Operators increasingly work with digital monitoring systems. Maintenance teams will manage more complex electrified equipment. Engineers will integrate carbon capture technologies into existing plants. Data analysis, process optimisation, and environmental expertise are becoming as important as traditional industrial know-how.

The transition is therefore not simply about creating new jobs. It is about ensuring today's workforce can evolve alongside the technologies transforming our industry.

Europe cannot afford a skills gap

This challenge extends well beyond the cement sector.

Recent research by Ecorys highlights that Europe's built environment is entering a period of profound workforce transformation. While the green transition is expected to generate employment opportunities, an ageing workforce means many positions will need to be filled over the coming decade. At the same time, every worker across the construction value chain will require new levels of climate and digital literacy to support the transition.

In other words, Europe is facing two challenges simultaneously; replacing retiring workers and equipping the next generation with entirely new capabilities.

Without the right skills, investments risk being delayed, productivity constrained, and competitiveness weakened.

A just transition begins with people

This is precisely why skills form one of the nine priorities of our Cement Action Plan.

Delivering Europe's industrial transition requires more than climate ambition. It requires a workforce that is prepared for them.

Our Action Plan therefore calls for:

  • strategic investment in upskilling and reskilling across the value chain;

  • dedicated EU funding to support workforce development;

  • continued mapping of future skills needs;

  • stronger cooperation between industry, workers, education providers and policymakers;

  • the development of quality job profiles that make industrial careers attractive for future generations.

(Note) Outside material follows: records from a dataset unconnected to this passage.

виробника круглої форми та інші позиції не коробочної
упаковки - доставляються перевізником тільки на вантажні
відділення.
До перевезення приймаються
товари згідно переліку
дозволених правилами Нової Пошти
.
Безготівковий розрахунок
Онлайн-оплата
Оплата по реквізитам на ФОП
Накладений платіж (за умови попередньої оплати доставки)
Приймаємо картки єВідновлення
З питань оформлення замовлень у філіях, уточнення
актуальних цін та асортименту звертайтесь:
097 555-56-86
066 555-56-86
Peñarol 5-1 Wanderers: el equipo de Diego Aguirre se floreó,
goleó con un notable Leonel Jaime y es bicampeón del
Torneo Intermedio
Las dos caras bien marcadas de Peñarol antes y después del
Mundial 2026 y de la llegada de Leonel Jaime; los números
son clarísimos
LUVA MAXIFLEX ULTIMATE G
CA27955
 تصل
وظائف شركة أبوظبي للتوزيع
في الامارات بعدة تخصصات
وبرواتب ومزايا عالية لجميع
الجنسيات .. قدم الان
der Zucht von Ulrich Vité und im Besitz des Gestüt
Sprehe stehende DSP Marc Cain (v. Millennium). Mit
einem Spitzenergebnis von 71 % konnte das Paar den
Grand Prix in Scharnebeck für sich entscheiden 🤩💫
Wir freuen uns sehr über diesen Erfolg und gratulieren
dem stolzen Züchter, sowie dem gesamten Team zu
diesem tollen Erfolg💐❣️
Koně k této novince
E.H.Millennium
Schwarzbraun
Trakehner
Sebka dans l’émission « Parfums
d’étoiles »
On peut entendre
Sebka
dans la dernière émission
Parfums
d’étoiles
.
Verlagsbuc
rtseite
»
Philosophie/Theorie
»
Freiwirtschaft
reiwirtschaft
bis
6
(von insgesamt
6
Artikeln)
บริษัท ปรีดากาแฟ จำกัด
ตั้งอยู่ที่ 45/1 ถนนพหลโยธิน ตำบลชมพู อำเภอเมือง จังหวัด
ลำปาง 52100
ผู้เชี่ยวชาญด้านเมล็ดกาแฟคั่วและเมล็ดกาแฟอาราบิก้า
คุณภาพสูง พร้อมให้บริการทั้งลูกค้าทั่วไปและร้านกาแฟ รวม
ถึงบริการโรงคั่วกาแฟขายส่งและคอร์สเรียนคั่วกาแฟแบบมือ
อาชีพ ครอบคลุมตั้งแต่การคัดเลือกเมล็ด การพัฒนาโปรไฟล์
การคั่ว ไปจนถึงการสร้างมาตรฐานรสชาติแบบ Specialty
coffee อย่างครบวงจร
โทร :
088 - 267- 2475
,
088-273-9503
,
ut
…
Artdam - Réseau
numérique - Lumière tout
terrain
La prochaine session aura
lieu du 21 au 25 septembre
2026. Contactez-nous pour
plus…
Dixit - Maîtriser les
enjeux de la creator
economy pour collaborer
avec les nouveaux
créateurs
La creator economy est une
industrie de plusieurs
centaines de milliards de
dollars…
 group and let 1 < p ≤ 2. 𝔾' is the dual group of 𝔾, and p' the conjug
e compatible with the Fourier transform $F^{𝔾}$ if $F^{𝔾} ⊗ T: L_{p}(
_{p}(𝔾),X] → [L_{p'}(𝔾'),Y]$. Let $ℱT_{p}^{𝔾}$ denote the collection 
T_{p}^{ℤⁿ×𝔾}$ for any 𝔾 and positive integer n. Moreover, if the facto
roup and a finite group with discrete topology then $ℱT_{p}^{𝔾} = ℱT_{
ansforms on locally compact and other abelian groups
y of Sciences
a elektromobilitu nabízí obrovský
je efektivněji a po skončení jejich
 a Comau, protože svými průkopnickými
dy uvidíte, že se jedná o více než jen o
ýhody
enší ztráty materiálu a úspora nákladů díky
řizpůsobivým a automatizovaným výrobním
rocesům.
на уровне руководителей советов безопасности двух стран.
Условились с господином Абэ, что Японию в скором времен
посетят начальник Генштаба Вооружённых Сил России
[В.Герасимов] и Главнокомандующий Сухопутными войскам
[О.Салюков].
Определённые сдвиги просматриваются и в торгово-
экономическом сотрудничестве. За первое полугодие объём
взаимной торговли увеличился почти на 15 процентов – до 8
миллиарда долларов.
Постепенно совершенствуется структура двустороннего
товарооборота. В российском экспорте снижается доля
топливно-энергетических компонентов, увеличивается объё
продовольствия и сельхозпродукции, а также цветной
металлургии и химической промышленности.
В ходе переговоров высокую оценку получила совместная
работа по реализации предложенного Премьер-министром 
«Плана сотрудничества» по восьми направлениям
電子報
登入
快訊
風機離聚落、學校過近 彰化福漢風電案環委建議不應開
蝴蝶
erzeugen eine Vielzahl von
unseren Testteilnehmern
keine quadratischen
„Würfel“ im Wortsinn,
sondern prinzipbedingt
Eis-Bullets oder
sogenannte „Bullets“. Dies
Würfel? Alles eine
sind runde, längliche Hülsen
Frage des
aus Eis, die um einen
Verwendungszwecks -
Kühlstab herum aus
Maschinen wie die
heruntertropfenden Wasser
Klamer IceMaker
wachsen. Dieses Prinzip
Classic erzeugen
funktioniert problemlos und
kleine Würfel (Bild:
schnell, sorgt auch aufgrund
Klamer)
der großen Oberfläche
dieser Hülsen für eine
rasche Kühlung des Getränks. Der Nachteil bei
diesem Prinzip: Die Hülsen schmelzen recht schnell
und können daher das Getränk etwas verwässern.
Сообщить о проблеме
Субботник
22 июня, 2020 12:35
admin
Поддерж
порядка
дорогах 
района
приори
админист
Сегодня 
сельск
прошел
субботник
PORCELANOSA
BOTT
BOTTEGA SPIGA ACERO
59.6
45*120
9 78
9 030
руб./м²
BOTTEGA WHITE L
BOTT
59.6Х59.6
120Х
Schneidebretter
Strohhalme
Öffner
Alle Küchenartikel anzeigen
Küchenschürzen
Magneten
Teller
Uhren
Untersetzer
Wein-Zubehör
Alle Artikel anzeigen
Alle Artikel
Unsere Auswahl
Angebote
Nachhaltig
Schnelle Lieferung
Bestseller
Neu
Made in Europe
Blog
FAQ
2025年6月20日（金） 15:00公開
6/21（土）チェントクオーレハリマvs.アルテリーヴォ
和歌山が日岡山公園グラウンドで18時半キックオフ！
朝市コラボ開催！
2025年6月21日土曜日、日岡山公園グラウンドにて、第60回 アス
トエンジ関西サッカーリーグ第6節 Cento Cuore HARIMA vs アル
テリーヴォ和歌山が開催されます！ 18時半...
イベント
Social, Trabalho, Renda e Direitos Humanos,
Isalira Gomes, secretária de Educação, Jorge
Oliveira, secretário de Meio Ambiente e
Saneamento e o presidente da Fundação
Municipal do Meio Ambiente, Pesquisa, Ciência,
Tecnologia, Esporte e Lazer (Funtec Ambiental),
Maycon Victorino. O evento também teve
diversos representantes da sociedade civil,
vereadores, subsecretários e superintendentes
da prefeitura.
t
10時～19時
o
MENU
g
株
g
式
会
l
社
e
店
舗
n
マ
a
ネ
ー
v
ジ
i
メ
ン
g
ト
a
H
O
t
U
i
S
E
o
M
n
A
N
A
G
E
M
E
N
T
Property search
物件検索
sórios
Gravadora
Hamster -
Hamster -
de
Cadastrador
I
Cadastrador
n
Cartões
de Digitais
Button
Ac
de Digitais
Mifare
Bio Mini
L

These are not isolated measures. They are part of creating the enabling conditions that allow decarbonisation to happen at scale.

Building solutions together

Skills cannot be developed by industry alone. Recognising this, Cement Europe and the European Federation of Building and Woodworkers (EFBWW) conducted the EU co-funded Cement Skills 2030 project to better understand how the sector's workforce will evolve between now and 2050.

The project examined future skills requirements across six European countries and brought together employers, workers, policymakers, and education providers to identify practical solutions. Its recommendations emphasise stronger cooperation, investment in lifelong learning, worker participation, occupational health and safety, and better use of European and national funding to support a fair transition.

Perhaps most importantly, the project demonstrated that the green transition is strongest when it is built through social dialogue.

Competitiveness depends on capability

Much of today's debate rightly focuses on energy prices, carbon leakage, CO2 infrastructure and financing.

These remain indispensable.

But even if Europe succeeds in creating the right investment conditions, projects still depend on people with the expertise to deliver them.

Competitiveness is ultimately built on capability.

The technologies needed to decarbonise heavy industry are advancing rapidly. Europe's ability to deploy them will depend just as much on engineers, technicians, operators and apprentices as it will on policy frameworks and investment decisions.

The transition therefore presents an opportunity that goes beyond emissions reductions. It is a chance to create high-quality industrial careers, strengthen Europe's manufacturing base, and ensure that industrial transformation delivers benefits for workers as well as society.

Because the transition will not be built by technology alone. It will be built by people.